Ho pieno rispetto per i cacciatori e tiratori sportivi, ma penso che questo rispetto deve essere reciproco. Finora ho letto che chi si lamenta non è tollerante abbastanza, o che vuole mettere i bastoni tra le ruote degli altri. Mah. Io non mi lamento, e sicuramente non vorrei mettere i bastoni tra le ruote di nessuno. Ma posso capire che per chi abita vicino a uno stand, il rumore può essere molesto, almeno non lo escluderei di principio. E non sarei così convinta che in Svizzera interna il tema sia così poco conflittuale: se si va al “Schützenfest” sì, si trovano tutti i tiratori in festa e contenti, gli altri forse preferiscono restare a casa, o andare via per la durata della festa…
Buonanotte a tutti!
alice
am: 18.8.2008 20:10
Salve a tutti!
sono una tiratrice attiva nello stand di tiro a Torre.
Nel nostro stand ultimamente purtroppo sono sorti molti problemi riguardanti il vicinato...
Purtroppo alcune volte mentre esercitavamo il nostro sport, sono venute delle persone a reclamare, quando sapevano benissimo che quel giorno si sparava, dato che le date e gli orari sono esposti all'albo comunale, ed in seguito sono pervenuti dei reclami scritti da alcune persone del vicinato, alcune addirittura non abitano in Valle, ma vengono in vacanza.
A questo punto io mi chiedo: lo stand è da piu di 100 anni che è lì, possibile che la gente sia diventata così intollerante?
Stessa sorte piano piano sta capitando alle feste, e a tutte le manifestazioni, non trovate?

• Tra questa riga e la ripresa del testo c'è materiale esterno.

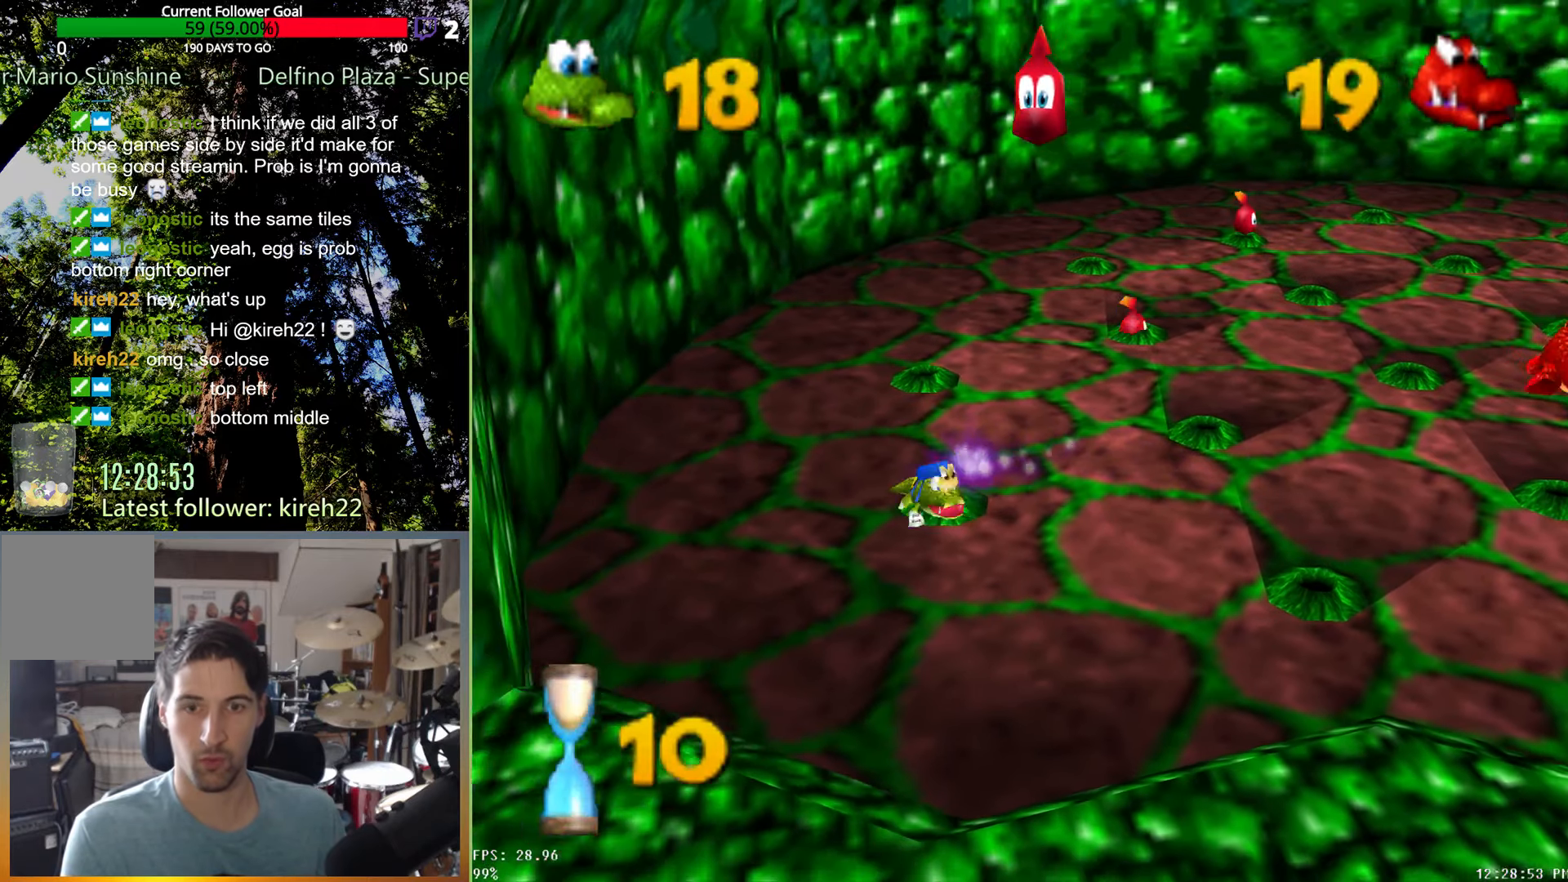
{"buttons": [], "left_stick": "up-right", "right_stick": "center", "events": [[417, "left_stick", "up-right"]]}
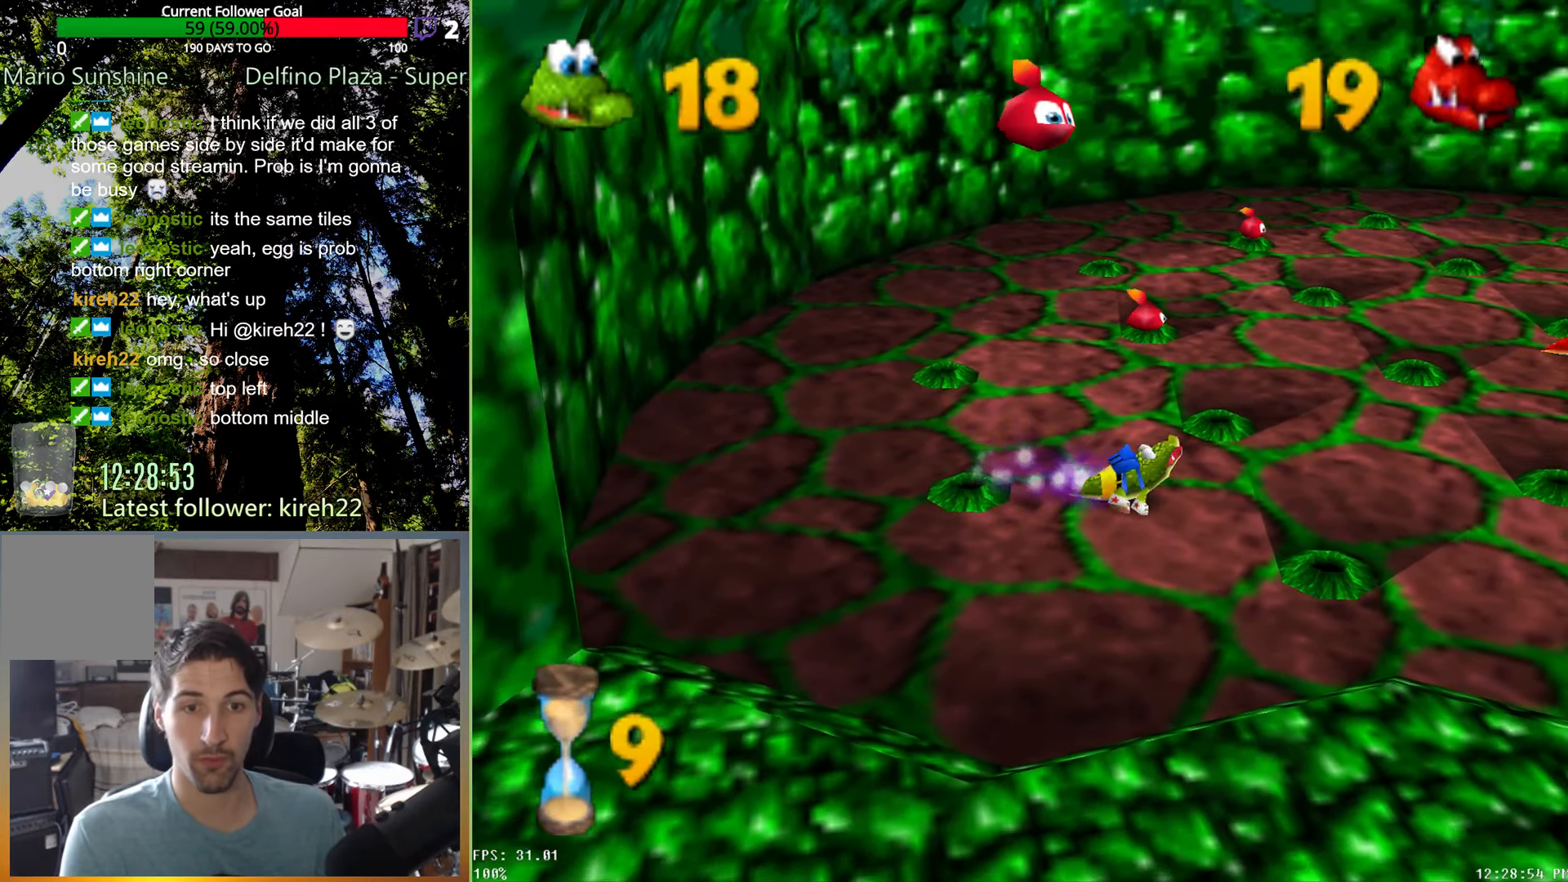
{"buttons": [], "left_stick": "up", "right_stick": "center", "events": [[250, "left_stick", "up"]]}
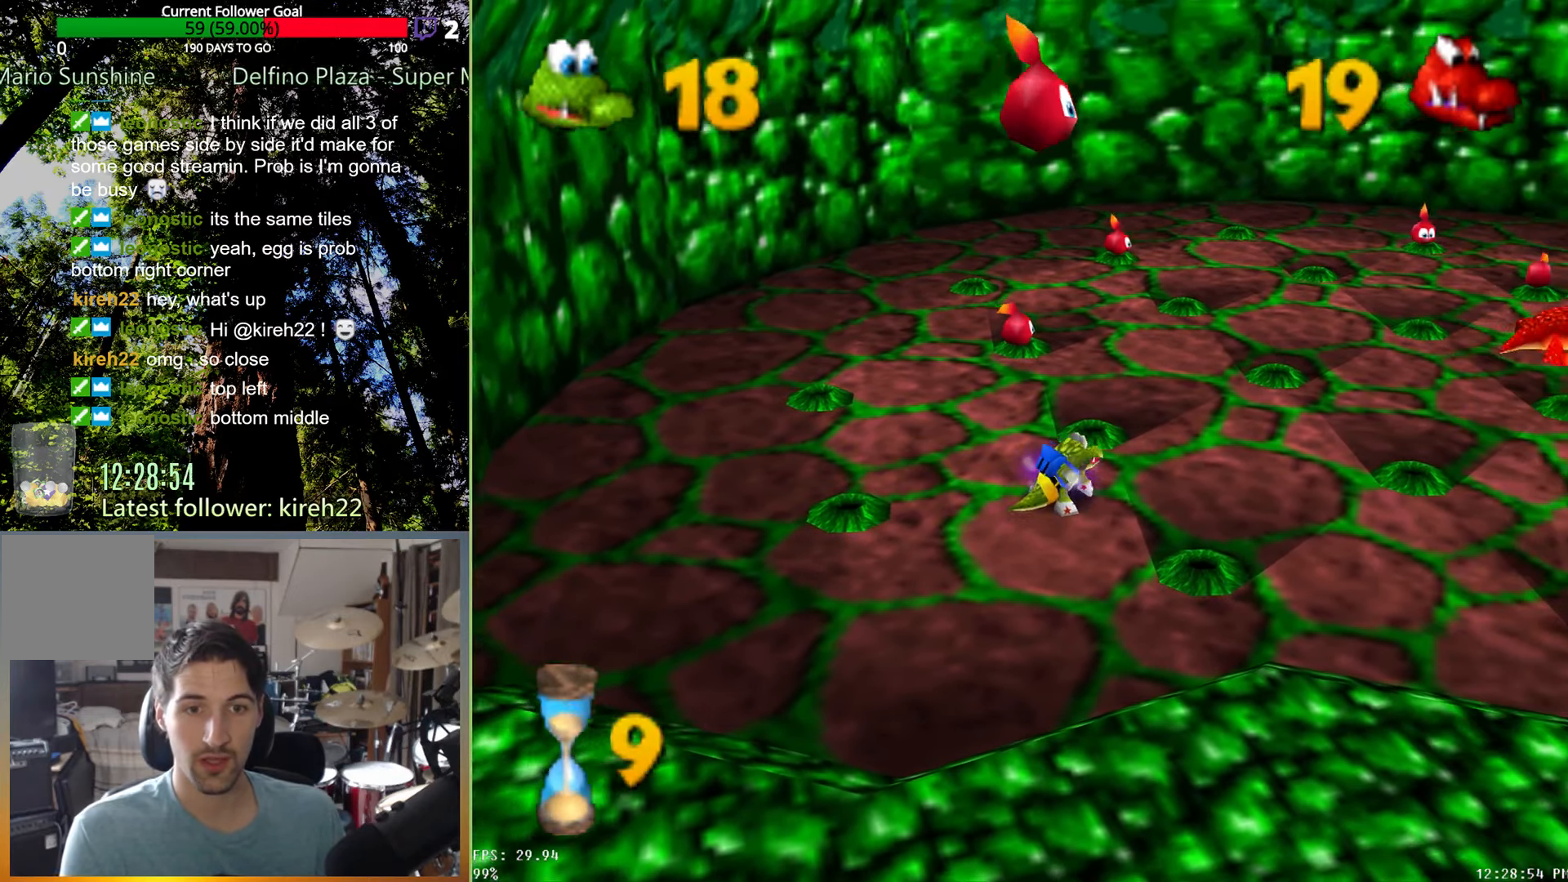
{"buttons": [], "left_stick": "up", "right_stick": "center", "events": []}
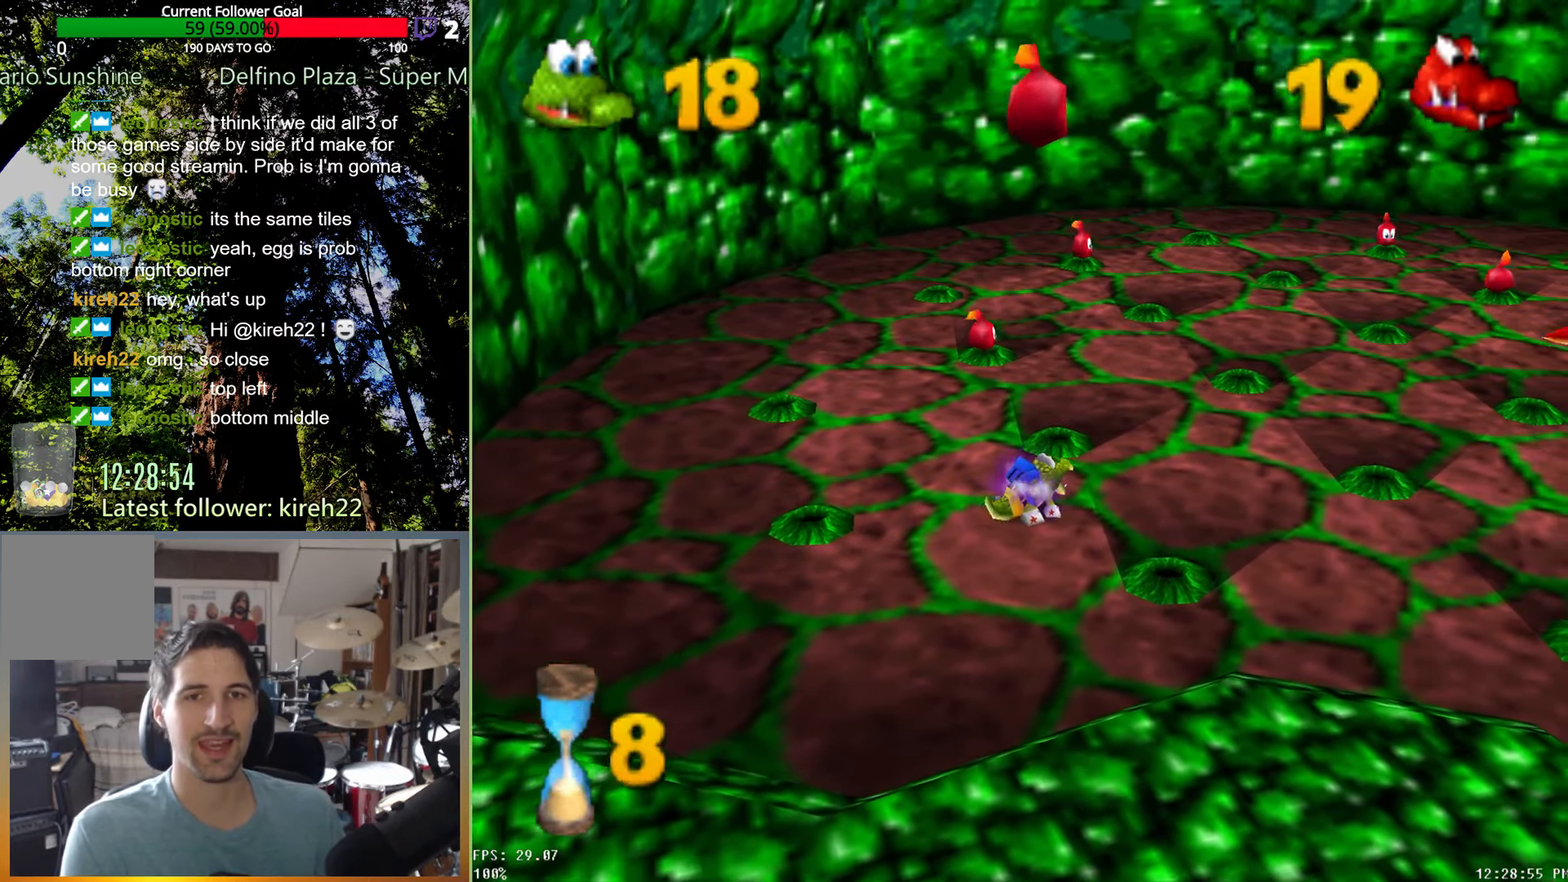
{"buttons": [], "left_stick": "up", "right_stick": "center", "events": []}
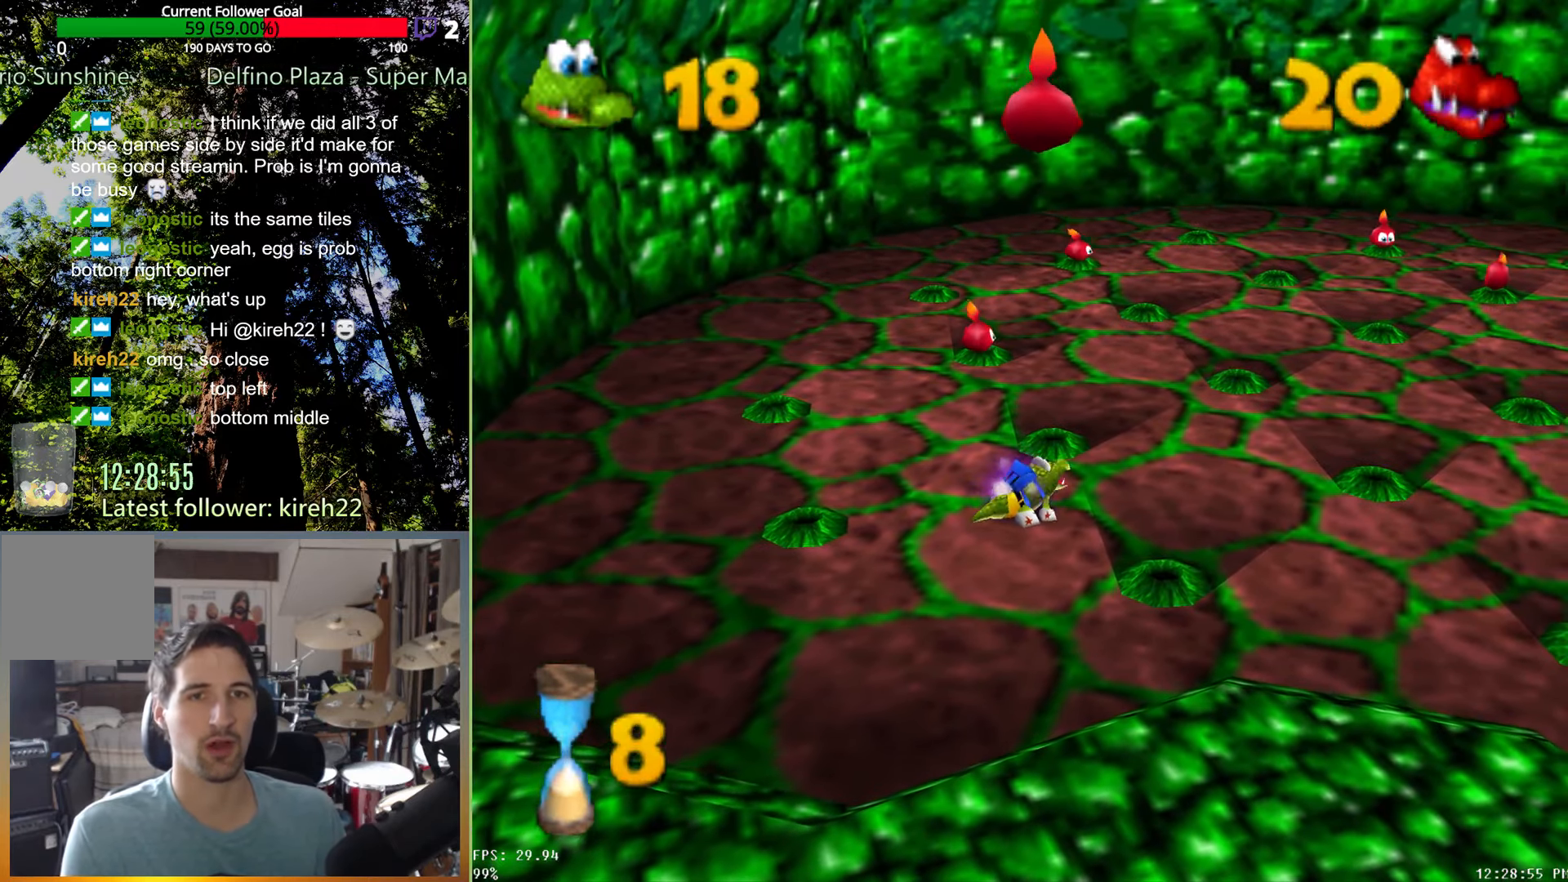
{"buttons": [], "left_stick": "up", "right_stick": "center", "events": []}
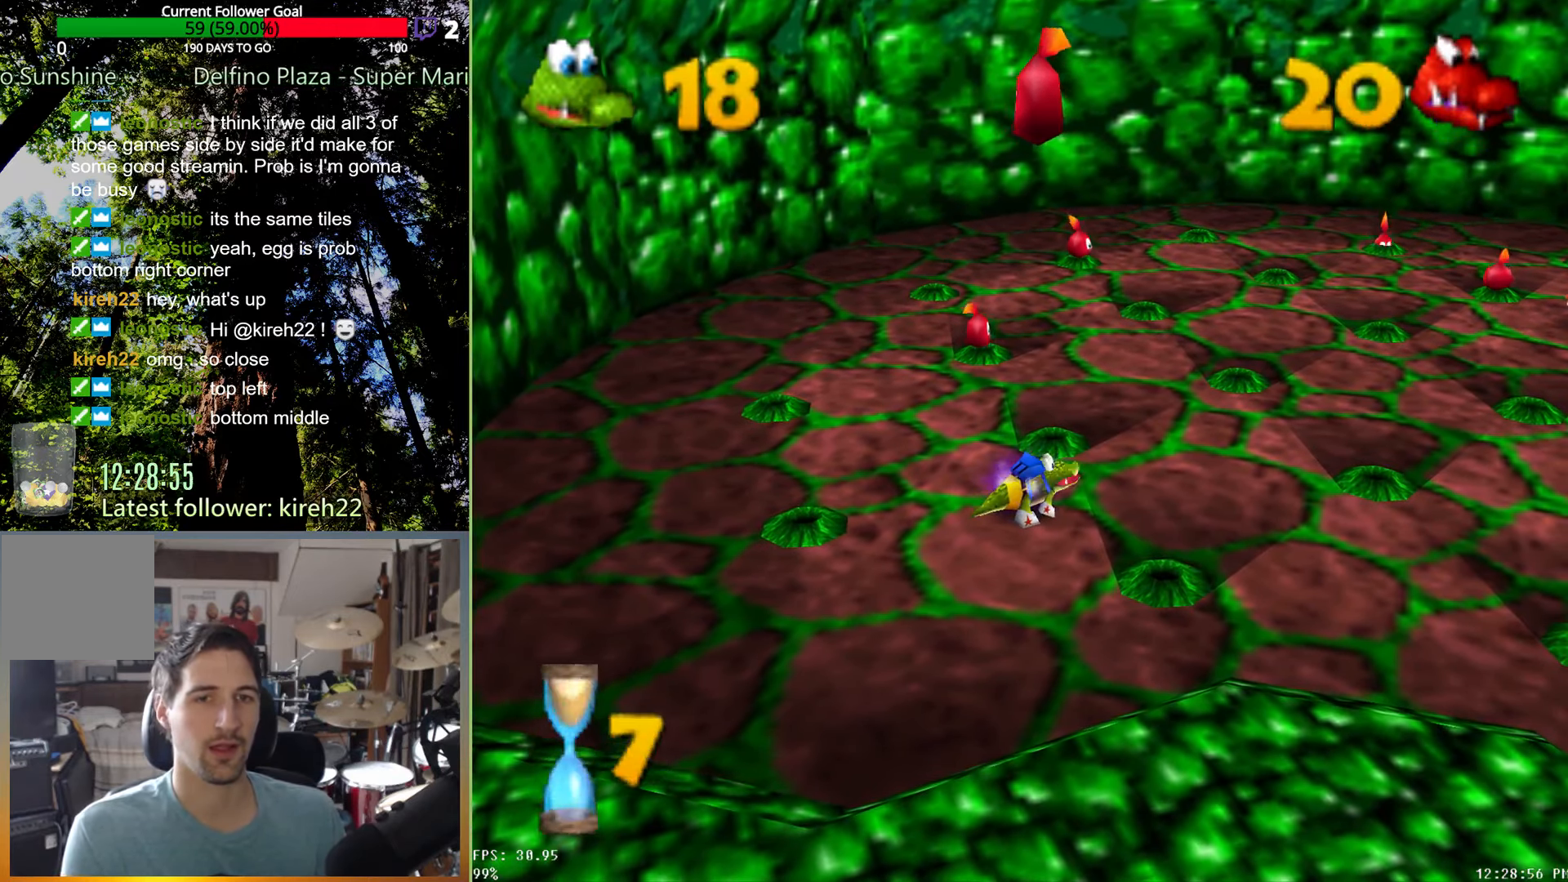
{"buttons": [], "left_stick": "up", "right_stick": "center", "events": []}
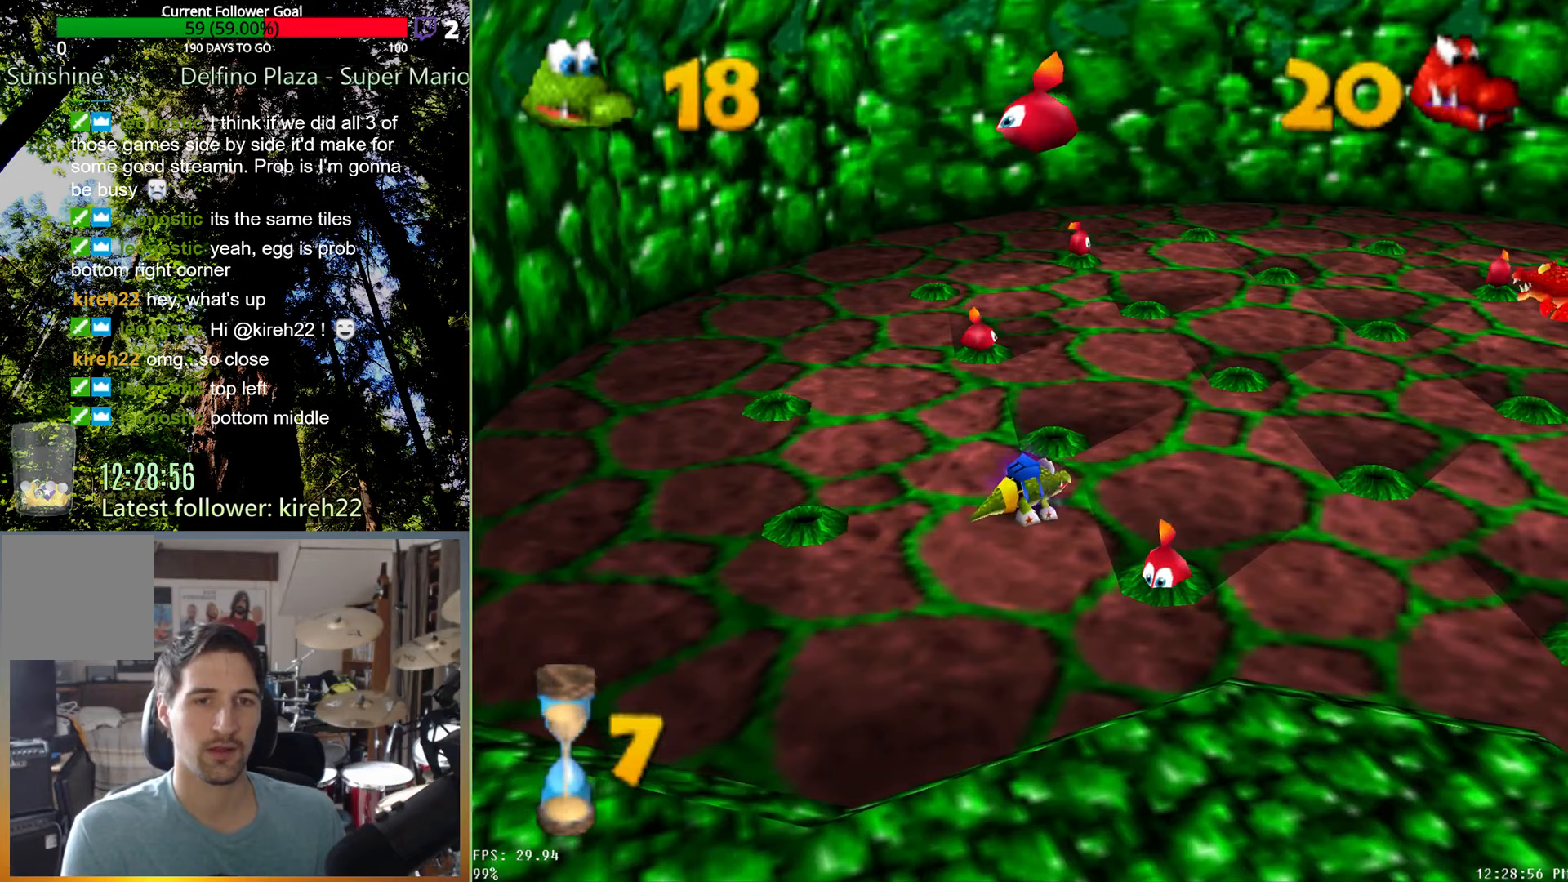
{"buttons": ["X"], "left_stick": "down", "right_stick": "center", "events": [[146, "left_stick", "down-right"], [313, "left_stick", "down"], [438, "X", "down"]]}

Tutto questo fa male, visto che le società di tiro in Valle ottengono sempre dei buoni risultati a livello ticinese e svizzero, e sempre più giovani si dedicano al tiro al bersaglio, in quanto esso non è uno sport da ''rambo'' o militarista, ma sviluppa la capacità di concentrazione e richiede molta serietà.
erika
am: 18.8.2008 20:31
Cara Alice,
condivido il tuo disappunto: in Ticino danno fastidio perfino le campane (specialmente ai vacanzieri), figurarsi gli stand di tiro!!!
Comunque osservo che quando è stato costruito lo stand di Torre, nelle vicinanze presumo non esistevano abitazioni primarie e secondarie.
Aggiungo che aspetto sempre che qualcuno (politico o ben informato nella materia) mi indichi se era o no buona cosa ampliare e rimodernare lo stand del Monte Ceneri (vedi mio precedente intervento), in sostituzione dei vari stand sparsi nel Cantone.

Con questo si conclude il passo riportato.